Despite Campaign Promises, Immigrant Detentions Soar Under Biden

Rather than ending immigrant detentions, the Joe Biden administration has proposed more funding for beds as advocates decry abuses in major detention facilities around the country.

Despite Campaign Promises, Immigrant Detentions Soar Under Biden

Although President Joe Biden campaigned on ending “prolonged” detention and use of private prisons for immigration detention, which house the majority of those in ICE custody, the number of detainees has more than doubled since the end of February, to nearly 27,000 as of July 22nd, beating out the roughly 22,000 detained last July under former-president Donald Trump, reports the Associated Press. And while the Biden administration terminated contracts with two controversial ICE detention centers in Georgia and Massachusetts, garnering praise from advocates who hoped it would be the start of a broader rollback, no other facilities have lost their ICE contracts, and Biden has proposed funding for 32,500 immigrant detention beds in his budget, a modest decrease from 34,000 funded by Trump.

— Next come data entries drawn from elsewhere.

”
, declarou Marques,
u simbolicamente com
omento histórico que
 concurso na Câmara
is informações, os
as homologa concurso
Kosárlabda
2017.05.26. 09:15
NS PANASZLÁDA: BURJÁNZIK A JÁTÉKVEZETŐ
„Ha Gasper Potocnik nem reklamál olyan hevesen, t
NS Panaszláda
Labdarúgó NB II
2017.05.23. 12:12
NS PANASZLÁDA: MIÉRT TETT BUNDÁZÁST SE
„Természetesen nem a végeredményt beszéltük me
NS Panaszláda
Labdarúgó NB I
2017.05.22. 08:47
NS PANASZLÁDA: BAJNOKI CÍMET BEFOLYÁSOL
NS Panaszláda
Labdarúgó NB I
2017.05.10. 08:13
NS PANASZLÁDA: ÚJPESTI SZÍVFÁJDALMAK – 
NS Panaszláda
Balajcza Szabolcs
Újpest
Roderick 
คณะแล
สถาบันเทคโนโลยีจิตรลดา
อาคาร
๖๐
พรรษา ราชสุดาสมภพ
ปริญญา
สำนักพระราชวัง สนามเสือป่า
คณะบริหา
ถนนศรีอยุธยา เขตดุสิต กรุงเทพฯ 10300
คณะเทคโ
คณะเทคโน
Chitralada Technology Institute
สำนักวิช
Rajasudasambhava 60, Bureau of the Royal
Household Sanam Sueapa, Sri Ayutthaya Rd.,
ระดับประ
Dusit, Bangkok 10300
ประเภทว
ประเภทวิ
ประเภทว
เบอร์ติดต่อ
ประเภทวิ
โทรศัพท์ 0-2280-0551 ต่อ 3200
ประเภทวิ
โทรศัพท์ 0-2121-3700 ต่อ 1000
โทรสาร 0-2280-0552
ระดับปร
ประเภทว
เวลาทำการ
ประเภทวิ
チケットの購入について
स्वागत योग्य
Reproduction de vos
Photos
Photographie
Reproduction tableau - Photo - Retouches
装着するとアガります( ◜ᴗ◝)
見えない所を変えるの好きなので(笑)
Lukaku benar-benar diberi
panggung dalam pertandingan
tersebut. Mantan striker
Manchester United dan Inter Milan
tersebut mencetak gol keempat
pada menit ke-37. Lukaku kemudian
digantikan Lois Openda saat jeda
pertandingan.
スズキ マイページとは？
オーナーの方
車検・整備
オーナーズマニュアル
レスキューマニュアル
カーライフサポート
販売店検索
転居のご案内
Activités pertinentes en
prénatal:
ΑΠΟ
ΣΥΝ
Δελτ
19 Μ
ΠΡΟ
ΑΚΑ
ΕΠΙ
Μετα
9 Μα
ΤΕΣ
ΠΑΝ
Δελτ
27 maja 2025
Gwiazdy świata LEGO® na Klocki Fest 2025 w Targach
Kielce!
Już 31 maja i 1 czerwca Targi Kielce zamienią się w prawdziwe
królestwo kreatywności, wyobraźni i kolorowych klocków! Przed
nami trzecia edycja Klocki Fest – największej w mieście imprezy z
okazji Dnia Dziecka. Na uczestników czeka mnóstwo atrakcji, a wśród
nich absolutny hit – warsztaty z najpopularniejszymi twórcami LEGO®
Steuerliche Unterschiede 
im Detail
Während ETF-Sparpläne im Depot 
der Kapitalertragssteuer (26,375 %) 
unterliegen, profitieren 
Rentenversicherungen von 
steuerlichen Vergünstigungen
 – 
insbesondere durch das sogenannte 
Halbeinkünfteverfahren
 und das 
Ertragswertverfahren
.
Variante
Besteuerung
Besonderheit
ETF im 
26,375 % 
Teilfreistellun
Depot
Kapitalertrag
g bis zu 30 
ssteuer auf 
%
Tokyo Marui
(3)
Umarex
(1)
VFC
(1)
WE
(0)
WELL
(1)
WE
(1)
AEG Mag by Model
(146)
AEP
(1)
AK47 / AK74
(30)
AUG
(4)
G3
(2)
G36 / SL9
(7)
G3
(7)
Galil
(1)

The number of detainees who have passed their initial asylum screening has leaped from around 1,700 in April to 3,400 in late July, making up about 13 percent of all detainees, according to the most recent ICE data. Detention facilities such as Winn Prison in Louisiana, one of the nation’s largest ICE detention centers, and Bergen County Jail in New Jersey have drawn scrutiny and complaints from advocacy groups and detainees concerning poor sanitary conditions, medical neglect during the pandemic, abuse, racism and other mistreatment. Homeland Security Secretary Alejandro Mayorkas said in a recent congressional hearing that he’s “concerned about the overuse of detention” and pledged to continue to review problematic facilities. Meanwhile, immigration opponents argue that a more troubling trend than the rise in detentions is an apparent drop-off in ICE enforcement in cities and towns. As of last month, more than 80 percent of detainees had been apprehended by Border Patrol officials, and less than 20 percent by ICE agents.